TASK OBJECTIVE: Give again only those lines from the start of the entries through the line holding "table_header [621, 1219, 1089, 1247]", leaving them as they are.

= Beginning of Section =

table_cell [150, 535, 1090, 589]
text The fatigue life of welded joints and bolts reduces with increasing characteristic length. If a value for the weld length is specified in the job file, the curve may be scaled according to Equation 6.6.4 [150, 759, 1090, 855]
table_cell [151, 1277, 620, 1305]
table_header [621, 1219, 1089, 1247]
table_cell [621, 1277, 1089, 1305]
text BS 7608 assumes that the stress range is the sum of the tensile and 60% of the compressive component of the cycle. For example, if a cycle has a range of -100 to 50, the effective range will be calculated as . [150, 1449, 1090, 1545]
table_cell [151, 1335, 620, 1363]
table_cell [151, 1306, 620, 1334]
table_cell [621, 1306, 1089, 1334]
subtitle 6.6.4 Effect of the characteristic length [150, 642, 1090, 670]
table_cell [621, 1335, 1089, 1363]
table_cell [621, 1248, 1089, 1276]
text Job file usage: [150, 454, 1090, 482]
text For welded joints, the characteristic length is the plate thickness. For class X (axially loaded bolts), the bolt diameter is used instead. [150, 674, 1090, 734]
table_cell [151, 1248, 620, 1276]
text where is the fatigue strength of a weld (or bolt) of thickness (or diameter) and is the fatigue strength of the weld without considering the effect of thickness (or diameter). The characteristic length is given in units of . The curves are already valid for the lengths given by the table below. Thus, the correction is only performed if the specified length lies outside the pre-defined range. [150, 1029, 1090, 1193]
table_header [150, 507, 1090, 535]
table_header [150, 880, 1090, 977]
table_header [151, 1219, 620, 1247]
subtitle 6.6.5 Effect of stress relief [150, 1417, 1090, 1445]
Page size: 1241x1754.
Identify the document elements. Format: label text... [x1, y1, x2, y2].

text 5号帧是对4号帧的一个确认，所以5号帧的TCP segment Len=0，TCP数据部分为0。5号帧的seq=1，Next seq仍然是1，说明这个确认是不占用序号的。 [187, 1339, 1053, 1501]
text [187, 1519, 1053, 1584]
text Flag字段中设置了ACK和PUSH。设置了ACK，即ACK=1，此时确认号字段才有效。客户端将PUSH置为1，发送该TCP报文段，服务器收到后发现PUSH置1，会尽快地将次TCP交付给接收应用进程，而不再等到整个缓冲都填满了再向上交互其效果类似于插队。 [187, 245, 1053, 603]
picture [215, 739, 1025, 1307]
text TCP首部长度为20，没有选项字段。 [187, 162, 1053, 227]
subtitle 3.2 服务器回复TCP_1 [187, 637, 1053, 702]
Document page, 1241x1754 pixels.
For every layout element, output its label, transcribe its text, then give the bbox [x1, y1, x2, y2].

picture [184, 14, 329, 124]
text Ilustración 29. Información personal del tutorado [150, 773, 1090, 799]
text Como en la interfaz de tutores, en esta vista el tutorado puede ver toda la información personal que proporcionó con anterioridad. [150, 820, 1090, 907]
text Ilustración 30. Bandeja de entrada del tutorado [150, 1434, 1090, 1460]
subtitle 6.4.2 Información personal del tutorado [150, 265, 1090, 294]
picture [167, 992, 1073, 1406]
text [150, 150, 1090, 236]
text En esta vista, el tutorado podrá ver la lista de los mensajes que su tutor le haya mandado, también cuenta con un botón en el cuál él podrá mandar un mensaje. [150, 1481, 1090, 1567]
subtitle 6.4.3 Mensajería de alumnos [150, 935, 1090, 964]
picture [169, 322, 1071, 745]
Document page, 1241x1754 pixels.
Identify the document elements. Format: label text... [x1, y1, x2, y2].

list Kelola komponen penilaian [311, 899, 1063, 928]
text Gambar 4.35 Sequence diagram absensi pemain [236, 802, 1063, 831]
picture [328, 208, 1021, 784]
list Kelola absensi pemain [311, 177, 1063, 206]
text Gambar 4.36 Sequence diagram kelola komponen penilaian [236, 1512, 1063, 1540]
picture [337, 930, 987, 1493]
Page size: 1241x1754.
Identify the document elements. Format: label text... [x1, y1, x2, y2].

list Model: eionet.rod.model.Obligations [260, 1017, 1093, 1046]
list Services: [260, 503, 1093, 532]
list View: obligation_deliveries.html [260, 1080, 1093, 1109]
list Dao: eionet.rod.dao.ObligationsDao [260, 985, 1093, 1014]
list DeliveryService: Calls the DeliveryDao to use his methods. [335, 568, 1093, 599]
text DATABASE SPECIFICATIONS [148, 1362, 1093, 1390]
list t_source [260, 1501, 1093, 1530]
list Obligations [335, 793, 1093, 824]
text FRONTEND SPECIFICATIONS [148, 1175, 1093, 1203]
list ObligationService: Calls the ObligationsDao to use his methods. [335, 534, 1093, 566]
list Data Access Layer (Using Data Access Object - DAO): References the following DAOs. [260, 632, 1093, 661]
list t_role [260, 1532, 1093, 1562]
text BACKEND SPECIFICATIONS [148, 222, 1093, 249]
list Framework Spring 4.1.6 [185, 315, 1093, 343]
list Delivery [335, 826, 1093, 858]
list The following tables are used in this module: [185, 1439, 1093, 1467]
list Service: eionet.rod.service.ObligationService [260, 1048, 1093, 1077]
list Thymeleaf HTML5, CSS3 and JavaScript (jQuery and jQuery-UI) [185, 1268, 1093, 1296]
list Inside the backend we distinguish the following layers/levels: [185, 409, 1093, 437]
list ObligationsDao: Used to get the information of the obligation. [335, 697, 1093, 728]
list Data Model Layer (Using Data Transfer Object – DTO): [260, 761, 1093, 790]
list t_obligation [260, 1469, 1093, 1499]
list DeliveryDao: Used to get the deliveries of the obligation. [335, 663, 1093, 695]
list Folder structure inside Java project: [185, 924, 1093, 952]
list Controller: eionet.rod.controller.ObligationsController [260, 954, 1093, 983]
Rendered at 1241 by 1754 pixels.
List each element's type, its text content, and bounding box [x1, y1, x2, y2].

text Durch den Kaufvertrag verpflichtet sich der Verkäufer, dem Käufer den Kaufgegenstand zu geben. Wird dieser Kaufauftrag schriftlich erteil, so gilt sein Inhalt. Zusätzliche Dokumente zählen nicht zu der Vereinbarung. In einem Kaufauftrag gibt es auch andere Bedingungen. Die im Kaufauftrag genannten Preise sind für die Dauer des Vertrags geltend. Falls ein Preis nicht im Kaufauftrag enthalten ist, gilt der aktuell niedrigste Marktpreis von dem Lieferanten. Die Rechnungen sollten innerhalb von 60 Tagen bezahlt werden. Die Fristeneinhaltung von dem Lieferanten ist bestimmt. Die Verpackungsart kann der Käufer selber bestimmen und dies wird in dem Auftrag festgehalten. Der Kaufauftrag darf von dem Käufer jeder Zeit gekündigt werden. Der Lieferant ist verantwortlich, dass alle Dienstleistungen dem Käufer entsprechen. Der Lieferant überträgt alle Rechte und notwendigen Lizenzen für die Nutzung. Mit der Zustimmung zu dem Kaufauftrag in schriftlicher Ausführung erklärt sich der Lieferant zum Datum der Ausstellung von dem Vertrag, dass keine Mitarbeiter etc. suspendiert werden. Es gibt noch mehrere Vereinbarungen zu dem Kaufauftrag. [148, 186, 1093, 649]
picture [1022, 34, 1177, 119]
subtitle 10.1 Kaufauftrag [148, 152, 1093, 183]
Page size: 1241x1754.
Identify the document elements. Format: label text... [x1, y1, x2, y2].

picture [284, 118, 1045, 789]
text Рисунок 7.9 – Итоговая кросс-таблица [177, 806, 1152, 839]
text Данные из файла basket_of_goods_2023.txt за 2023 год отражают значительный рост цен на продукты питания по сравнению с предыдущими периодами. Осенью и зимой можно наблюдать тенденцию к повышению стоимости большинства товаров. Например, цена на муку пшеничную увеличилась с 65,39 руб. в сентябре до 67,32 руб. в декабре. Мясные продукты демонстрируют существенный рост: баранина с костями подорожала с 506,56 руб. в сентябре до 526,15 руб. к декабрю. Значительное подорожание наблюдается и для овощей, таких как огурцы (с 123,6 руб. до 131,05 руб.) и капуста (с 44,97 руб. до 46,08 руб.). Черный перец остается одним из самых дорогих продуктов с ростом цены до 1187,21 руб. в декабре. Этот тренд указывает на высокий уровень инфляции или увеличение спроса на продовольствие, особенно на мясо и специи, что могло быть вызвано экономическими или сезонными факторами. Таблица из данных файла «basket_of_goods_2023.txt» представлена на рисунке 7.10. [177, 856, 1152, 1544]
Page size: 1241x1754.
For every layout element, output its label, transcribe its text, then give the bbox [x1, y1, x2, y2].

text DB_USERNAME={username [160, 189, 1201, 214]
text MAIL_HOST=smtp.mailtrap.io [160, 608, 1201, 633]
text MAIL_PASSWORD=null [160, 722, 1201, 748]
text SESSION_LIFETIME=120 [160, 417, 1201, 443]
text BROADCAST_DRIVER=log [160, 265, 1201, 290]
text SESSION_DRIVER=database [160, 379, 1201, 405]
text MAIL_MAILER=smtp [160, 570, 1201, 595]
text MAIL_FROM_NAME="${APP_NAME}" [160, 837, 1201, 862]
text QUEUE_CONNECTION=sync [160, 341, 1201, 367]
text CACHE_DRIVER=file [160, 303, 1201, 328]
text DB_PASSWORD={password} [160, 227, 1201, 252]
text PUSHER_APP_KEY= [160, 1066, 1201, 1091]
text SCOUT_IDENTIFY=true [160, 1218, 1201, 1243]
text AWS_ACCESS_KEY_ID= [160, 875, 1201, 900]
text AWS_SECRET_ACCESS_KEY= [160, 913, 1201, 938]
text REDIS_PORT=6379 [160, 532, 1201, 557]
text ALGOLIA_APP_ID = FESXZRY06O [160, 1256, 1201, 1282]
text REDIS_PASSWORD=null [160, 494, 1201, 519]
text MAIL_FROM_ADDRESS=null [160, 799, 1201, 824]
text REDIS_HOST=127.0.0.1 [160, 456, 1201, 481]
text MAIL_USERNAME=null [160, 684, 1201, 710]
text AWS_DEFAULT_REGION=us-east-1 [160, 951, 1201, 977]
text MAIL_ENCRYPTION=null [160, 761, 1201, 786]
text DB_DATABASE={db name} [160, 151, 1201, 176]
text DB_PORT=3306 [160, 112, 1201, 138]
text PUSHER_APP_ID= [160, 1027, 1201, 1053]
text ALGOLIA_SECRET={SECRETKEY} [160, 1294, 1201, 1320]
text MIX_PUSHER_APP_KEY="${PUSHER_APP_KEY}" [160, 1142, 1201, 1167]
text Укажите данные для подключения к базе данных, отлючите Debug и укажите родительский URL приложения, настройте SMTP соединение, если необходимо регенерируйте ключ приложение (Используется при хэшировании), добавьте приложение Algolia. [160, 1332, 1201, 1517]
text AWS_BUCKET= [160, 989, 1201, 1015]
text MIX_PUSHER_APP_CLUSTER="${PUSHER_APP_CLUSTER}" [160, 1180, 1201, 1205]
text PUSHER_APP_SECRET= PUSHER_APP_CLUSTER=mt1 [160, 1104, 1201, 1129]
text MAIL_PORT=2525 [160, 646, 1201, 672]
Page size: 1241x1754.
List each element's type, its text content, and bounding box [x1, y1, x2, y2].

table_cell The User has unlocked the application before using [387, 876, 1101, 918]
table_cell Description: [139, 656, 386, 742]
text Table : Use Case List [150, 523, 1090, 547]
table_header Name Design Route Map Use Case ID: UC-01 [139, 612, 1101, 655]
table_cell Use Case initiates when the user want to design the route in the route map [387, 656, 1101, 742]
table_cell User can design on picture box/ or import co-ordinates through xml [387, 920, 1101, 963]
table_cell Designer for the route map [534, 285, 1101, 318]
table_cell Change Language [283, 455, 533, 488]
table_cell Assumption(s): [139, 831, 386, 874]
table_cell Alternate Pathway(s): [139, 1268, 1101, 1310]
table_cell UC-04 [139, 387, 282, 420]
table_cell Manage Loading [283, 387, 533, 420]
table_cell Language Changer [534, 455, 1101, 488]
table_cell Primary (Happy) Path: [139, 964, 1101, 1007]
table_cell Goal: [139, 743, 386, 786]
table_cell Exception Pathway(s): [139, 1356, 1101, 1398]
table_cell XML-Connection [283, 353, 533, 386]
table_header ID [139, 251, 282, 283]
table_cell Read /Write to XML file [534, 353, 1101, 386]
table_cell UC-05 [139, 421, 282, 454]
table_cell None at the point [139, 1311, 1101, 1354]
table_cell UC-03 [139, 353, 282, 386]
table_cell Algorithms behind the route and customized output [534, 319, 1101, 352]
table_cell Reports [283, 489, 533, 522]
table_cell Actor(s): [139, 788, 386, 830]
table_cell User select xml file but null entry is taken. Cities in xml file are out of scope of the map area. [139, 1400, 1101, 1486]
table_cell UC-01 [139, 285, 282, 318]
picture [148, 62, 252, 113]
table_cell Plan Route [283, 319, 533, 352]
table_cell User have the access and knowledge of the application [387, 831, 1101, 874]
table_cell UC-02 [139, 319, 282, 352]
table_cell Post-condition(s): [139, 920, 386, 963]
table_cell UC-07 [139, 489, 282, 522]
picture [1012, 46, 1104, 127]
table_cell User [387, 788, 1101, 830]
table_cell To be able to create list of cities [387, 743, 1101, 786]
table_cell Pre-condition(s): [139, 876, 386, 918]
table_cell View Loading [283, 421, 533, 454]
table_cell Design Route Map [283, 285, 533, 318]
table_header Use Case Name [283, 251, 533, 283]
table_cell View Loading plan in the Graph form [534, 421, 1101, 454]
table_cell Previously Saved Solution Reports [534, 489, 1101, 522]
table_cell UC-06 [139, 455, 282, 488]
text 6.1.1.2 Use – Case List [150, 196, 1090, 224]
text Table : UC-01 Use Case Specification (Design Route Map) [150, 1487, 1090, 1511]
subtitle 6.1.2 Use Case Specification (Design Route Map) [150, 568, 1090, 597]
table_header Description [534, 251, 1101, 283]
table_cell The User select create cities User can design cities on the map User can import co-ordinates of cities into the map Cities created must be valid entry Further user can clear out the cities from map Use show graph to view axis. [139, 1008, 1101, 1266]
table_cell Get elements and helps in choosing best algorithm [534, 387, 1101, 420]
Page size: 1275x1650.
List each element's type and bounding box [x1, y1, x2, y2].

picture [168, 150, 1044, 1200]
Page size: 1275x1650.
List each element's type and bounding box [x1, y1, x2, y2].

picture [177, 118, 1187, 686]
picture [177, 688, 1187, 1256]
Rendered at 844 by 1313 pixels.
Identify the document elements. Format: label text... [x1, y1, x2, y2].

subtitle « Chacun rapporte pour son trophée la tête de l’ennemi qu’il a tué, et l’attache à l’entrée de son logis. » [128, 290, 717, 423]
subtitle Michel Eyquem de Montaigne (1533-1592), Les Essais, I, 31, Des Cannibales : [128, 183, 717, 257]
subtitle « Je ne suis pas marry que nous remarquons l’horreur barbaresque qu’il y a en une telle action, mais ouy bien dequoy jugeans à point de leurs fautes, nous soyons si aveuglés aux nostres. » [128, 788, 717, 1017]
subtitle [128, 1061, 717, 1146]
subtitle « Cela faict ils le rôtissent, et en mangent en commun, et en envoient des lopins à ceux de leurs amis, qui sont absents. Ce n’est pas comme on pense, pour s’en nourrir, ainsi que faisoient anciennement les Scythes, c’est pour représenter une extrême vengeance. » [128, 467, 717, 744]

= End of Section =

RESULT OF THE EXERCISE:
table_cell [150, 535, 1090, 589]
text The fatigue life of welded joints and bolts reduces with increasing characteristic length. If a value for the weld length is specified in the job file, the curve may be scaled according to Equation 6.6.4 [150, 759, 1090, 855]
table_cell [151, 1277, 620, 1305]
table_header [621, 1219, 1089, 1247]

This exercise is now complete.